UDP probe negative value for failure #741

Bashere1 · 2024-05-07T17:37:34Z

Describe the bug
I am seeing negative values for failure counter metrics for the UDP probe type.
This is reflected both in the prometheus metric output for the failure metric counter and in prober logs.

Linux Version
22.04.2-Ubuntu

Cloudprober Version
v0.13.3

To Reproduce

cloudprober.cfg
`host: "redacted"

port: 8080

server {
  type: UDP
  udp_server {
    port: 85
    type: ECHO
  }
}

probe {
  name: "UDP-probes"
  type: UDP
  latency_unit: "ms"
  udp_probe {
    port: 85
  }
  targets {
    file_targets {
      file_path: "/opt/prober/vips.json"
    }
  }
  interval_msec: 1000  # 1s
  timeout_msec: 500   # 500ms
  additional_label {
    key: "dest"
    value: "@target.name@"
  }

  additional_label {
    key: "dest"
    value: "@target.label.dest@"
  }

  additional_label {
    key: "src"
    value: "@target.label.src@"
  }

}

vips.json

{
    "resource": [
        {
            "name": "redacted",
            "ip": "redacted",
            "port": 85,
            "labels": {
                "dest": "redacted,
                "src": "redacted"
            }
        }
    ]
}

Steps to reproduce the behavior:

I've been unable to identity the pattern, which causes this behavior.
I have the same config and prober version applied to 50+ other hosts, which do not see negative values for failure rate counter.
This occurs for approx ~5 out of the 50 hosts we have installed prober to, where we see negative values for failure.
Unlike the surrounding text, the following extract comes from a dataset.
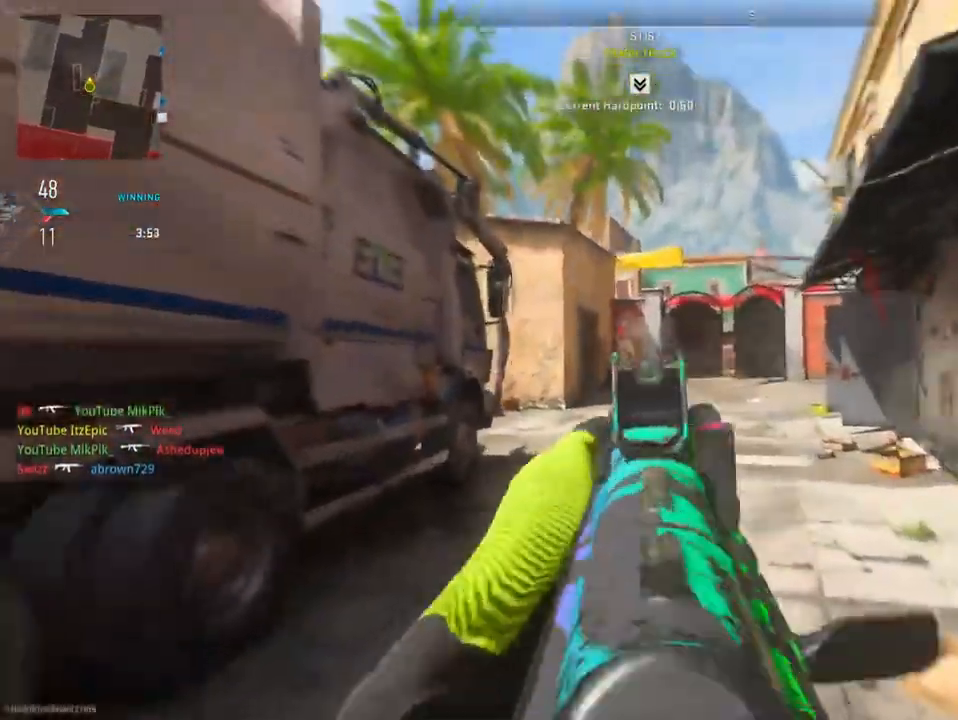
{"buttons": ["L2", "R2"], "left_stick": "down-right", "right_stick": "center", "events": [[100, "right_stick", "down"], [183, "left_stick", "down-left"], [317, "right_stick", "center"], [350, "left_stick", "down-right"], [400, "right_stick", "up-right"], [500, "right_stick", "center"]]}
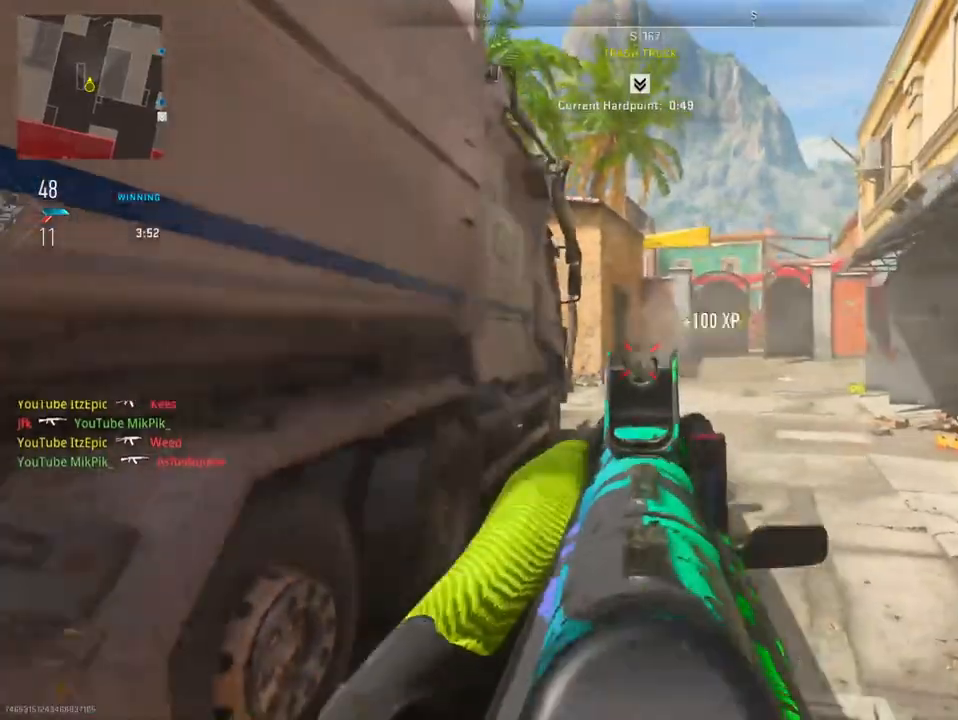
{"buttons": [], "left_stick": "up-right", "right_stick": "right", "events": [[50, "left_stick", "right"], [83, "right_stick", "left"], [200, "right_stick", "center"], [250, "L2", "up"], [267, "R2", "up"], [267, "right_stick", "down-right"], [284, "left_stick", "up-right"], [384, "right_stick", "center"], [501, "right_stick", "right"]]}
If we restart the counters reset and start positive, but will gradually decrement to negative values.

The text was updated successfully, but these errors were encountered:

manugarg · 2024-05-07T18:37:48Z

@Bashere1 is your success metric also bigger than total? Also, I am assuming you see positive failure delta in some cycles and then negative failure delta.. is that correct?
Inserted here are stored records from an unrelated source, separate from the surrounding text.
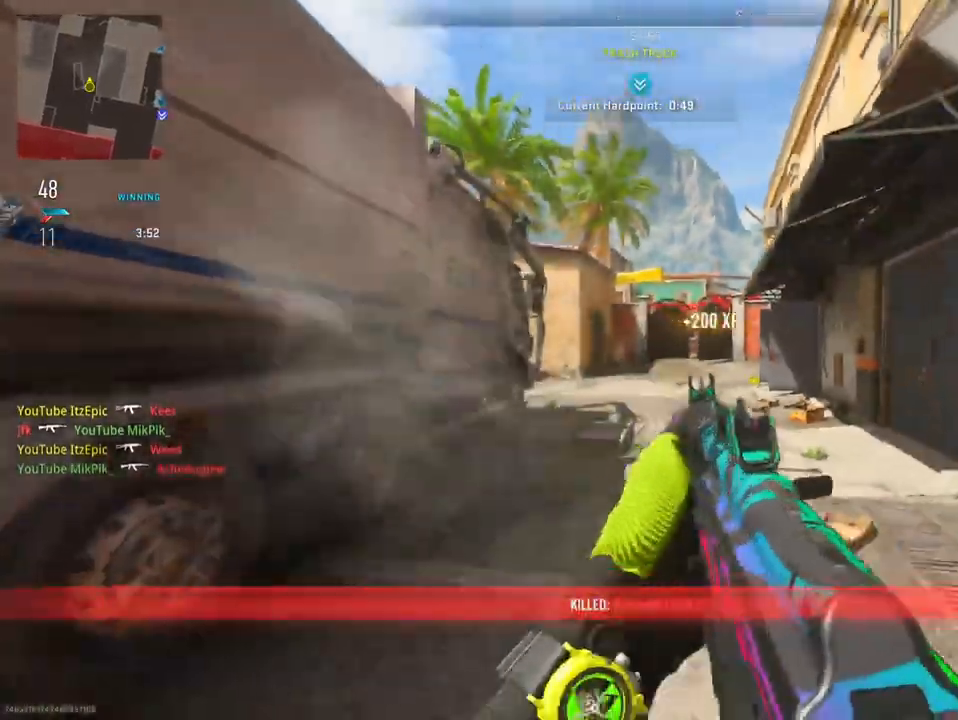
{"buttons": [], "left_stick": "up-right", "right_stick": "up-right", "events": [[100, "R1", "down"], [100, "right_stick", "center"], [133, "R3", "down"], [266, "R3", "up"], [300, "R1", "up"], [317, "right_stick", "up-right"]]}
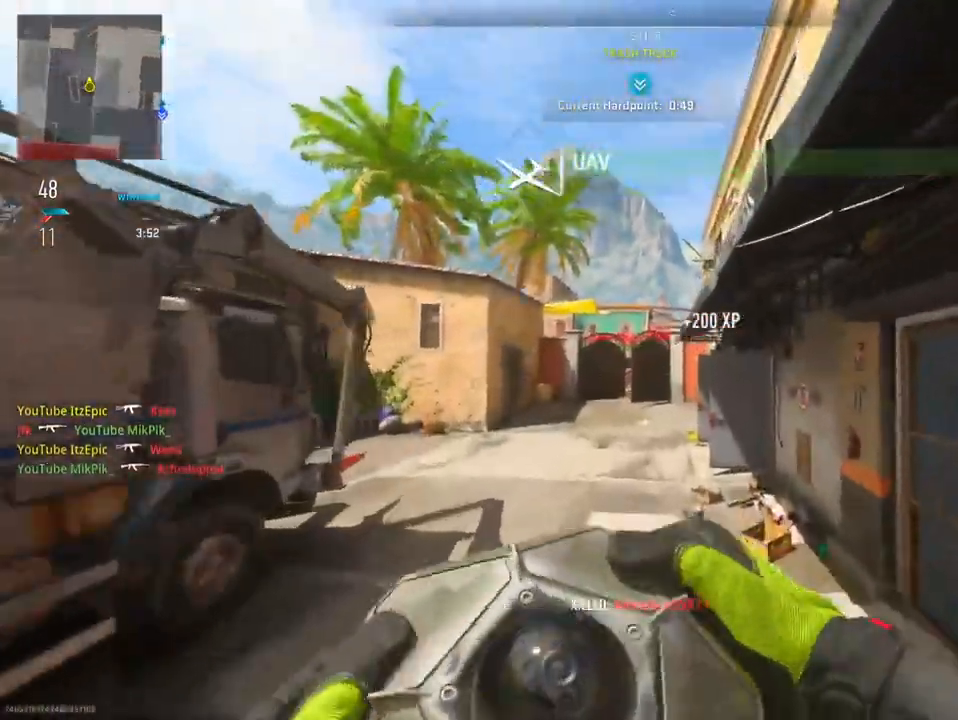
{"buttons": [], "left_stick": "up-right", "right_stick": "center", "events": [[50, "right_stick", "center"], [200, "right_stick", "down"], [434, "right_stick", "center"]]}
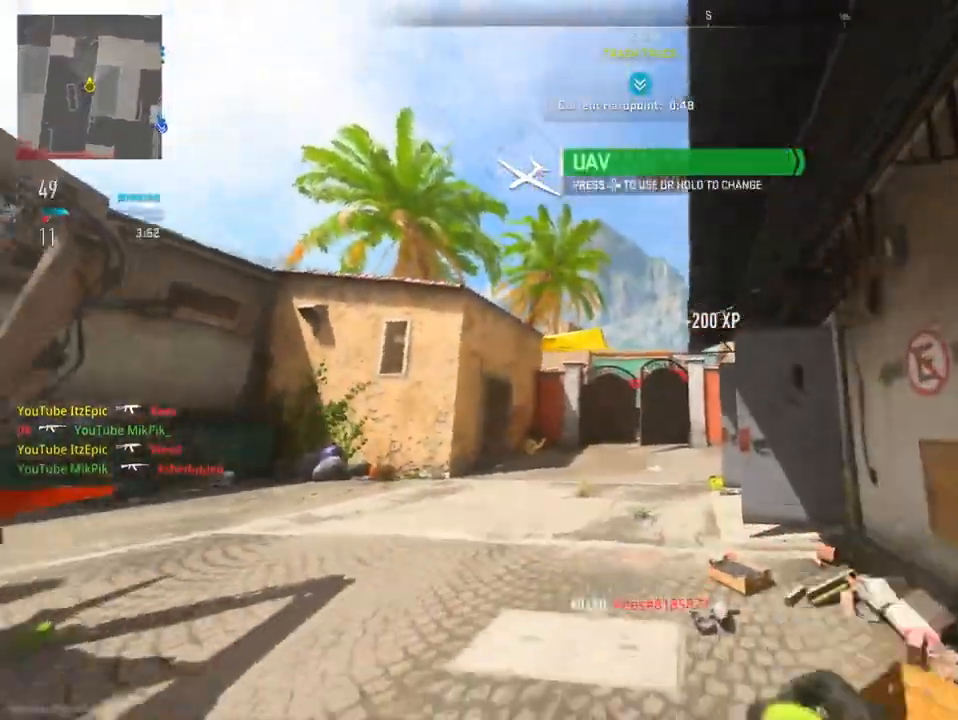
{"buttons": [], "left_stick": "up-right", "right_stick": "center", "events": [[200, "SQUARE", "down"], [317, "SQUARE", "up"]]}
Also, do you have just one target? That's what it looks like from the config (vips.json), but wanted to make sure.

Bashere1 · 2024-05-07T18:39:14Z

I did a little more digging and it appears that failure is a calculated metic.
It appears as if total isn't getting incremented or success is double incrementing.

I also reduced to just a single target dest for testing.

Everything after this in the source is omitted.